EU Regulators Crack Down on Stablecoins While Boosting CBDCs
Governor of the Bank of France Francois Villeroy de Galhau told a conference in Paris that more regulation was needed and that crypto assets should be consistently and appropriately interoperable across jurisdictions.
The second official to discuss this issue was Fabio Panetta, member of the Executive Board of the European Central Bank and responsible for the development of a central bank digital currency for Europe. Panetta previously warned of the risks associated with crypto assets. During his speech in Dublin on Monday May 16, he also warned that stablecoins are vulnerable to runs.
But Panetta’s speech was not so much about critiquing crypto assets as promoting the benefits of a digital euro and the complementarity of public and private money to ensure stability, competition and innovation.
New EU consumer credit rules could be approved by summer
A committee of the European Parliament will vote in June on the proposal for a consumer credit directive (CCD) with the aim of obtaining final approval in plenary session before the summer break. Lawmakers will discuss proposed amendments to the text on Tuesday, May 17.
The existing CCD dates from 2008 and, although it introduced a number of consumer benefits, it does not include many new lending initiatives widely used by consumers, such as buy now, pay later ( BNPL), payday loans or short-term overdraft facilities. .
The Commission’s proposal aims to respond to these technological developments by broadening its scope, introducing pricing rules for certain credits, clarifying information requirements and revising creditworthiness assessments.
OCC encourages banks to explore AI solutions for RegTech
Kevin Greenfield, assistant comptroller for operational risk policy at the Office of the Comptroller of the Currency (OCC), explained at a public hearing hosted by the House Committee on Financial Services Friday, May 13, what the agency does to oversee and assist banks that use AI tools to facilitate regulatory compliance, commonly referred to as RegTech.
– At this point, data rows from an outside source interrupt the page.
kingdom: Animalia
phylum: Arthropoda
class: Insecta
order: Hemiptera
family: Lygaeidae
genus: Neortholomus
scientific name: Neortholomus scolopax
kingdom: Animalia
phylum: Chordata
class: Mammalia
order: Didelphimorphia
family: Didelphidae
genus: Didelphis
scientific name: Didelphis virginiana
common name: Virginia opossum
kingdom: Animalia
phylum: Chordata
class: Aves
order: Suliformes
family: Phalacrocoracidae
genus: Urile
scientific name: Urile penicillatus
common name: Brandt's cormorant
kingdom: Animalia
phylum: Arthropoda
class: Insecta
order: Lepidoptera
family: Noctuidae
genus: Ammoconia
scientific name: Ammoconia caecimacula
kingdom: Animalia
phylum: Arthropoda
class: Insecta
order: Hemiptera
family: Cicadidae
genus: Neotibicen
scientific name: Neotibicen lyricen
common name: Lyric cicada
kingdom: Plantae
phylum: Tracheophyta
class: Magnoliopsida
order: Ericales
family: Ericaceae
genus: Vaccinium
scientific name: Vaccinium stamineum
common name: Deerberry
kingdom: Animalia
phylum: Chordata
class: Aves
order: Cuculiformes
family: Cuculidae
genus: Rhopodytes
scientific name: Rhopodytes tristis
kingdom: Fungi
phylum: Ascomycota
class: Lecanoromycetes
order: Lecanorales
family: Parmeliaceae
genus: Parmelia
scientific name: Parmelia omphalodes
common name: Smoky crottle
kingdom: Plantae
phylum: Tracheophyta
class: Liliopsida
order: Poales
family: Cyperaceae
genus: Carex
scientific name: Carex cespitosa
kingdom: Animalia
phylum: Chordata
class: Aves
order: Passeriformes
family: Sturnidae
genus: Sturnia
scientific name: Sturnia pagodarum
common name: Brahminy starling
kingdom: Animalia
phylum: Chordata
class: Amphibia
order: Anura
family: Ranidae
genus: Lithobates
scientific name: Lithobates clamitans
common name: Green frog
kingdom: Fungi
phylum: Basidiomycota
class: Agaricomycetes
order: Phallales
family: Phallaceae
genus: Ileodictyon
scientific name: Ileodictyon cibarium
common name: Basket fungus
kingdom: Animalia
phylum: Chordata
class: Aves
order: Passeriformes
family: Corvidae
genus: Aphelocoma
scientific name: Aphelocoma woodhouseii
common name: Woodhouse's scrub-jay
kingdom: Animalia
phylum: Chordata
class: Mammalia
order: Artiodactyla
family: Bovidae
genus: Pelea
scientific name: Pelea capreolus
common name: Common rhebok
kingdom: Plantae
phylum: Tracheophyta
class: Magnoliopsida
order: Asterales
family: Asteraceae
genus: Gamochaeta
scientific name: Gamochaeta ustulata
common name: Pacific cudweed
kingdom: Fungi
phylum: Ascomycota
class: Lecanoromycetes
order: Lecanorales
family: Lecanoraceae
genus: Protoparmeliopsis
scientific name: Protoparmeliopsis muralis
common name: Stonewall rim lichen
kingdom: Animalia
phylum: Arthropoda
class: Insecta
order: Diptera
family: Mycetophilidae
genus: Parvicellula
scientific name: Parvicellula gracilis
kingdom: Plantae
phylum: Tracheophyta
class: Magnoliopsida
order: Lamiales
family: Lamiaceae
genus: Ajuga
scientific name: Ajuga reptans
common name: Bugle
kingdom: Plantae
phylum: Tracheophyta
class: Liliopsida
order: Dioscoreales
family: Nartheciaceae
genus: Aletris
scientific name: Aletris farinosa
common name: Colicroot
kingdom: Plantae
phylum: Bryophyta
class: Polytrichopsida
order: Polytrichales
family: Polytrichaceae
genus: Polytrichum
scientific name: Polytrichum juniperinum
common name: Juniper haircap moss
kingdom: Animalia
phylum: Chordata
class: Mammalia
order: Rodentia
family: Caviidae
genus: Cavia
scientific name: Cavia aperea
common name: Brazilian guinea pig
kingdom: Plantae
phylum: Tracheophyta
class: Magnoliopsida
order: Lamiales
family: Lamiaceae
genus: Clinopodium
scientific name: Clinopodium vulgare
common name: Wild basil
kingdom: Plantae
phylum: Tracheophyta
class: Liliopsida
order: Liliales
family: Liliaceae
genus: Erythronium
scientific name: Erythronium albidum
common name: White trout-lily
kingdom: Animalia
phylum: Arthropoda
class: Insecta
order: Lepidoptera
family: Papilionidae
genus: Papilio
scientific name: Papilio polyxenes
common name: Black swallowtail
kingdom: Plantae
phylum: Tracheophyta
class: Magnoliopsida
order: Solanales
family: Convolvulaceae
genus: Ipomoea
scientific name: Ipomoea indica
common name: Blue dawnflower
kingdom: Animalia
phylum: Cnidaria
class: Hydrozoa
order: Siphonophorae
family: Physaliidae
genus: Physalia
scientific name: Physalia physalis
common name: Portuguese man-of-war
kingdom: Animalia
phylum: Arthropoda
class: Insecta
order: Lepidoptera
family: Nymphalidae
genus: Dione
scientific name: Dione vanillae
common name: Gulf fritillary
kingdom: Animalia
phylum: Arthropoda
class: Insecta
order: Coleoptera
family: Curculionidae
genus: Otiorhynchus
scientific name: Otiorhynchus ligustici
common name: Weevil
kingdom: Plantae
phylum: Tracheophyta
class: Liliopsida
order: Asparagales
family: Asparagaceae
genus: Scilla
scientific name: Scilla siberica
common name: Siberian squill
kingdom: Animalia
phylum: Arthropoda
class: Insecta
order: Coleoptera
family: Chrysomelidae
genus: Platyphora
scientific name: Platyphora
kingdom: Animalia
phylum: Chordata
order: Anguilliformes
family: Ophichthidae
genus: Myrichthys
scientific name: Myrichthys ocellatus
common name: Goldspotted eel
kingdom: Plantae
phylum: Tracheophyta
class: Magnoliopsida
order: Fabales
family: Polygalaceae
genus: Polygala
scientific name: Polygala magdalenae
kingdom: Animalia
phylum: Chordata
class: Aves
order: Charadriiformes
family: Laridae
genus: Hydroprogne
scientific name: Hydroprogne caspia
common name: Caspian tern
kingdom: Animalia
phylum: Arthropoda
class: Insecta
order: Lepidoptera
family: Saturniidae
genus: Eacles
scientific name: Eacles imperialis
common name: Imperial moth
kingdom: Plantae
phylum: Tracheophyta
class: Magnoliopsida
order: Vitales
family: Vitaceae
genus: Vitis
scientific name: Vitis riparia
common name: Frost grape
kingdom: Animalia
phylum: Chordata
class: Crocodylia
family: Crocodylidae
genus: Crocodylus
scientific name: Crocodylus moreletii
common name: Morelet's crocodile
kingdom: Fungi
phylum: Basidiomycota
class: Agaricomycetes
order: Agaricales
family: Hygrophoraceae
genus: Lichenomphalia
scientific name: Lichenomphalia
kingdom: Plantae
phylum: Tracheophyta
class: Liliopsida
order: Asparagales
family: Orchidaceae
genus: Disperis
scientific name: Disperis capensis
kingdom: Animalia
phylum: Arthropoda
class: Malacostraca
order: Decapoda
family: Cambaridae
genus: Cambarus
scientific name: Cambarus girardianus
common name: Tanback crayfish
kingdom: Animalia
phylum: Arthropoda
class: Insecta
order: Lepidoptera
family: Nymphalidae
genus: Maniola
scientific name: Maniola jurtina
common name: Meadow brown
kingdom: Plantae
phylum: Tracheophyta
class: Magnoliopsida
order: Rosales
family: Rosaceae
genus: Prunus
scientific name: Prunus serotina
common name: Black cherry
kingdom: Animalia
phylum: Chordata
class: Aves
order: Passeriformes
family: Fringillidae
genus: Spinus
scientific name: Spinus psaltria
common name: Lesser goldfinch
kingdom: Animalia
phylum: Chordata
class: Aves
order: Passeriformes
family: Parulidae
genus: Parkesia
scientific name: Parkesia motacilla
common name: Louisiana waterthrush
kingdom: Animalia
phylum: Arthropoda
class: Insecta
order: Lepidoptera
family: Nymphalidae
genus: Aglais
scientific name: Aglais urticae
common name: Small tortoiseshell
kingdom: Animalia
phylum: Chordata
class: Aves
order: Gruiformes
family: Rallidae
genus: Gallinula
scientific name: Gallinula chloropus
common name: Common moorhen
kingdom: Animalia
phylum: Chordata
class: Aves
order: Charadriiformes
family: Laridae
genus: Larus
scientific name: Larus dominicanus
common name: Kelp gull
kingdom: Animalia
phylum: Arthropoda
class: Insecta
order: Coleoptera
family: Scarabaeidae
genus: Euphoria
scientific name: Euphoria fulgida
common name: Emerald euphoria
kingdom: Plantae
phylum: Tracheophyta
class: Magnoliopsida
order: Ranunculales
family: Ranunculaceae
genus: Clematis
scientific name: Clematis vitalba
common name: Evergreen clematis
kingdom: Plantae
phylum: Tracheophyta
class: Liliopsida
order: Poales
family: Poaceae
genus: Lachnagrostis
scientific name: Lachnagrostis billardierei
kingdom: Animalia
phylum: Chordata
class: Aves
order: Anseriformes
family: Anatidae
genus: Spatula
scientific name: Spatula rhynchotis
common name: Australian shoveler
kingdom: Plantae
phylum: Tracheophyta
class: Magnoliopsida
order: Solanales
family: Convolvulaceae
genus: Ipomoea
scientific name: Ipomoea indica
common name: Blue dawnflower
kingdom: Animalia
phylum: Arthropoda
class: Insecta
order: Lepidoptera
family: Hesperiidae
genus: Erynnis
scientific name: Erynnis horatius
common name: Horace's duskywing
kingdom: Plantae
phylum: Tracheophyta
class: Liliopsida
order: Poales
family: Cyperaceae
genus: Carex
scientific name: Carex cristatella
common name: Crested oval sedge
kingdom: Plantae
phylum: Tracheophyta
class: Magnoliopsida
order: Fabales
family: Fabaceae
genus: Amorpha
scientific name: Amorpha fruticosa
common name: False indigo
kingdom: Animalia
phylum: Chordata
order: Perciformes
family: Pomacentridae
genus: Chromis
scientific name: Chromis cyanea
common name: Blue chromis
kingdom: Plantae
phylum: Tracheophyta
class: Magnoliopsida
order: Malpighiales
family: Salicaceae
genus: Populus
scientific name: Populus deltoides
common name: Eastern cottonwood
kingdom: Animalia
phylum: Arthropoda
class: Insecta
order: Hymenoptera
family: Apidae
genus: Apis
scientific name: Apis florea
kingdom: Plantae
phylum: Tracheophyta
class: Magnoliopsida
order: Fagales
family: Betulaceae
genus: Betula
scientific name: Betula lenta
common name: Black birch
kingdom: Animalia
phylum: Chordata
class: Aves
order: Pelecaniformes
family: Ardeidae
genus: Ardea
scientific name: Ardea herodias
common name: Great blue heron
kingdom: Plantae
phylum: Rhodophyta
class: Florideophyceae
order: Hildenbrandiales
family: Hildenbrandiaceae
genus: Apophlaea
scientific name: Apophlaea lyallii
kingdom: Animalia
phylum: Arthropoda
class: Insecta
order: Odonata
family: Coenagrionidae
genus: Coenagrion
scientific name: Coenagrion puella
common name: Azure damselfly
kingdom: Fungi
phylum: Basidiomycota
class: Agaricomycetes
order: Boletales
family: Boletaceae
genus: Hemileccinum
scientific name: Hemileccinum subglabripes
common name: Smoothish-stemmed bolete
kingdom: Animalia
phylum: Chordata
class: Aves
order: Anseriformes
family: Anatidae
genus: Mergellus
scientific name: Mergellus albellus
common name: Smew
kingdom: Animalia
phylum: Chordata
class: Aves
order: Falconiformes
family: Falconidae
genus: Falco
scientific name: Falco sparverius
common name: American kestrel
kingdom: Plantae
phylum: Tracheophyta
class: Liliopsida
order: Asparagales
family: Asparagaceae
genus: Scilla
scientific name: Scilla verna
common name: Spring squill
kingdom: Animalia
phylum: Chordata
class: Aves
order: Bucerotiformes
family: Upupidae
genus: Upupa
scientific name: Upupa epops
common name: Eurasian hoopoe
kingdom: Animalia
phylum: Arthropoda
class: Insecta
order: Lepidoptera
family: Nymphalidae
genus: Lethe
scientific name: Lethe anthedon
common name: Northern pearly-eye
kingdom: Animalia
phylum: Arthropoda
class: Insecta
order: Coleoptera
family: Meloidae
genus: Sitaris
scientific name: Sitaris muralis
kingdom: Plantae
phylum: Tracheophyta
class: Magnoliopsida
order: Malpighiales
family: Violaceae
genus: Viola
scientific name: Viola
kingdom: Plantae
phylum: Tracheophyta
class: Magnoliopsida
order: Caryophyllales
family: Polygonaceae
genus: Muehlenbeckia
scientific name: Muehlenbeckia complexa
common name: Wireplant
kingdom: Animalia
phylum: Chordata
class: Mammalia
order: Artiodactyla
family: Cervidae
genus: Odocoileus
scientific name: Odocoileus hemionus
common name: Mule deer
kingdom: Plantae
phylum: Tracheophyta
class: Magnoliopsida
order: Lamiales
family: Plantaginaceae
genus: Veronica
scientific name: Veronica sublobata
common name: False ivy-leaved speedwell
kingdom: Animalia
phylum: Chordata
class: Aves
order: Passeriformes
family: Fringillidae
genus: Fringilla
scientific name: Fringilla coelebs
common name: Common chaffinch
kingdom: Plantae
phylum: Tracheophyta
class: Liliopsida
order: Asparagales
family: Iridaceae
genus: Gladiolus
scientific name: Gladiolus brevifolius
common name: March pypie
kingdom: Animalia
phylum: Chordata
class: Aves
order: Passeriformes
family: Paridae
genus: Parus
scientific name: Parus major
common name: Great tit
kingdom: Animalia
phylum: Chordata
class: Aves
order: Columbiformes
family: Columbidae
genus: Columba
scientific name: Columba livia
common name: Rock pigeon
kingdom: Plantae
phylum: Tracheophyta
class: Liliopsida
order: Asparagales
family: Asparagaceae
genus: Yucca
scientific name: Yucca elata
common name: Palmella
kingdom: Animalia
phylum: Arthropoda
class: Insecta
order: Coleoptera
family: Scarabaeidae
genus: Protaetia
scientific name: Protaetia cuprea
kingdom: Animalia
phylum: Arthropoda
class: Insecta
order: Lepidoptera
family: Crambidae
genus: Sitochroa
Greenfield said the agency supports national banks and federal savings associations exploring safe and healthy uses of AI.
Meeting of the EU-US Council on Trade and Technology
On Monday 16 May, the EU and the US reaffirmed their close cooperation to address global trade and technology challenges.
The ministerial meeting agreed to work together with Ukraine to rebuild its economy. The co-chairs will also work on different areas such as information integrity, trade and social dialogue, export control, supply chain security, technology standards, artificial intelligence and platform governance.